• Extracted information:
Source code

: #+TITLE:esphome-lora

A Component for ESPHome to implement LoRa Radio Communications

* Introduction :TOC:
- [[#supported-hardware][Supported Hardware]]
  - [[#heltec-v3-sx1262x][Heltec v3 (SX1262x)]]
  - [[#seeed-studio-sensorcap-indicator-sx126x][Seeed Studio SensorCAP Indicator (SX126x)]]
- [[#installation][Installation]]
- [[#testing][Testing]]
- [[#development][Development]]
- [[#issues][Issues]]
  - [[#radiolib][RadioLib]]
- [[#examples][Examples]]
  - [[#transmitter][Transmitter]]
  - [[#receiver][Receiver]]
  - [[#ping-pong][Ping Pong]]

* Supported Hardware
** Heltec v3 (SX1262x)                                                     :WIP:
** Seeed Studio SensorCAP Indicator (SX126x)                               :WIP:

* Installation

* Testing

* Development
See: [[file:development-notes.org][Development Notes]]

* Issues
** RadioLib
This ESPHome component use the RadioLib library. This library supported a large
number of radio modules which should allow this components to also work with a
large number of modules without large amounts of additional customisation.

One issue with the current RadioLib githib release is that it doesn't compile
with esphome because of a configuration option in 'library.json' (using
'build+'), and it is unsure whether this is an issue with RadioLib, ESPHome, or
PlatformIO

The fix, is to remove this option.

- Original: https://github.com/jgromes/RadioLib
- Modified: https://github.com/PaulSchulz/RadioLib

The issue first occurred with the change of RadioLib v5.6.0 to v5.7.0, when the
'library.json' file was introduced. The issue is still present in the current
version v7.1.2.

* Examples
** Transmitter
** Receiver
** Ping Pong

• What you are asked to do: Starting at the line that contains "in the current", copy each line through the last one in the records, exactly, and output nothing else.

• Your solution:
'library.json' file was introduced. The issue is still present in the current
version v7.1.2.

* Examples
** Transmitter
** Receiver
** Ping Pong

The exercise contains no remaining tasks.